**What to work on**
Copy the data verbatim from its first line through the line containing "Alcohol, sexual context, etc", inclusive, leaving the pictures out of the copy.

================================

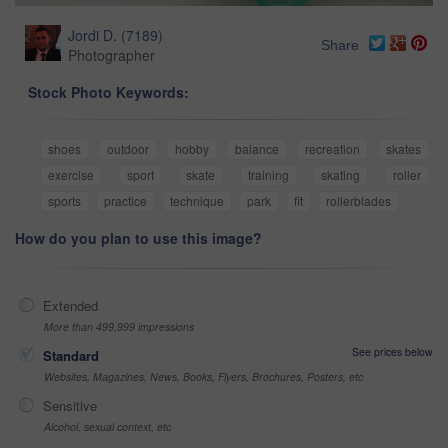
Jordi D.
(
7189
)
Share
Photographer
Stock Photo Keywords:
shoes
outdoor
hobby
balance
recreation
skates
exercise
sport
skate
training
skating
roller
sports
practice
technique
park
fit
rollerblades
How do you plan to use this image?
Extended
More than 499,999 impressions
See prices below
Standard
Websites, Magazines, News, Books, Flyers, Brochures, Posters, etc
Sensitive
Alcohol, sexual context, etc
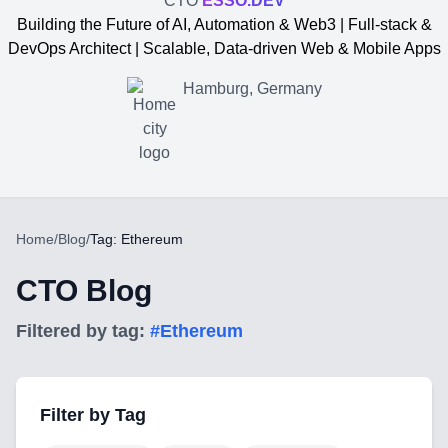
CTO
ESSO.DEV
Building the Future of AI, Automation & Web3 | Full-stack &
DevOps Architect | Scalable, Data-driven Web & Mobile Apps
Hamburg, Germany
Home
/
Blog
/
Tag: Ethereum
CTO Blog
Filtered by tag:
#
Ethereum
Yevgen Somochkin
Filter by Tag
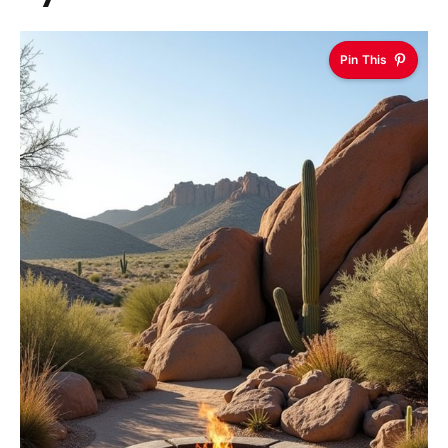
Pin This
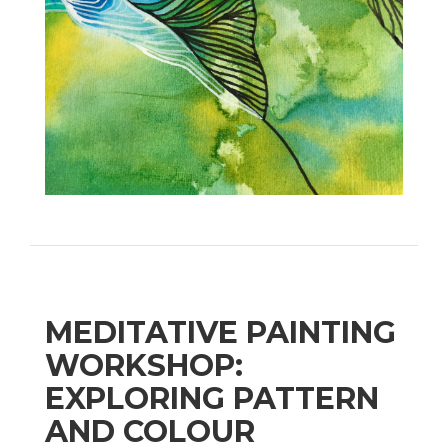
MEDITATIVE PAINTING
WORKSHOP:
EXPLORING PATTERN
AND COLOUR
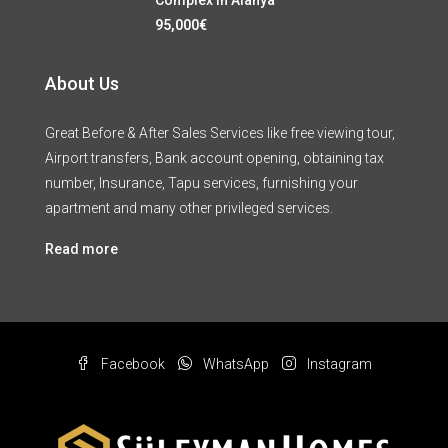
95,000€
About Us
Great Before & After Sales Services like free viewing tour,
Airport transfers, Bank account opening, obtaining tax
number, Insurance, Tapu services, furnishing your
apartment and many other privileged services.
Read more
Facebook
WhatsApp
Instagram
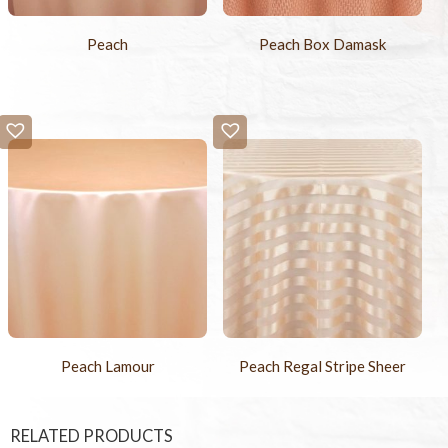
Peach
Peach Box Damask
Peach Lamour
Peach Regal Stripe Sheer
RELATED PRODUCTS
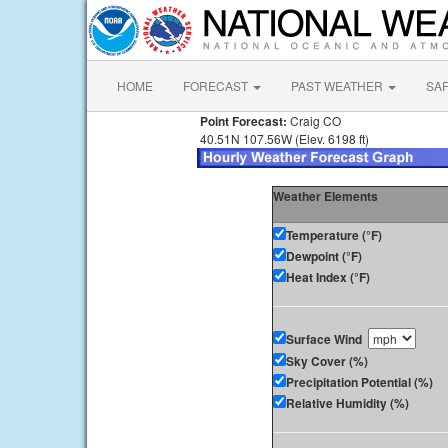
HOME
FORECAST
PAST WEATHER
SA
Point Forecast:
Craig CO
40.51N 107.56W (Elev. 6198 ft)
Weather Elements
Temperature (°F)
Dewpoint (°F)
Heat Index (°F)
Surface Wind
Sky Cover (%)
Precipitation Potential (%)
Relative Humidity (%)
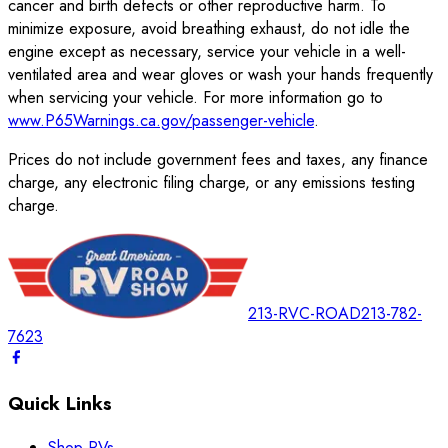
cancer and birth defects or other reproductive harm. To
minimize exposure, avoid breathing exhaust, do not idle the
engine except as necessary, service your vehicle in a well-
ventilated area and wear gloves or wash your hands frequently
when servicing your vehicle. For more information go to
www.P65Warnings.ca.gov/passenger-vehicle
.
Prices do not include government fees and taxes, any finance
charge, any electronic filing charge, or any emissions testing
charge.
213-RVC-ROAD
213-782-
7623
Quick Links
Shop RVs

================================

**Solution to this exercise**
Jordi D.
(
7189
)
Share
Photographer
Stock Photo Keywords:
shoes
outdoor
hobby
balance
recreation
skates
exercise
sport
skate
training
skating
roller
sports
practice
technique
park
fit
rollerblades
How do you plan to use this image?
Extended
More than 499,999 impressions
See prices below
Standard
Websites, Magazines, News, Books, Flyers, Brochures, Posters, etc
Sensitive
Alcohol, sexual context, etc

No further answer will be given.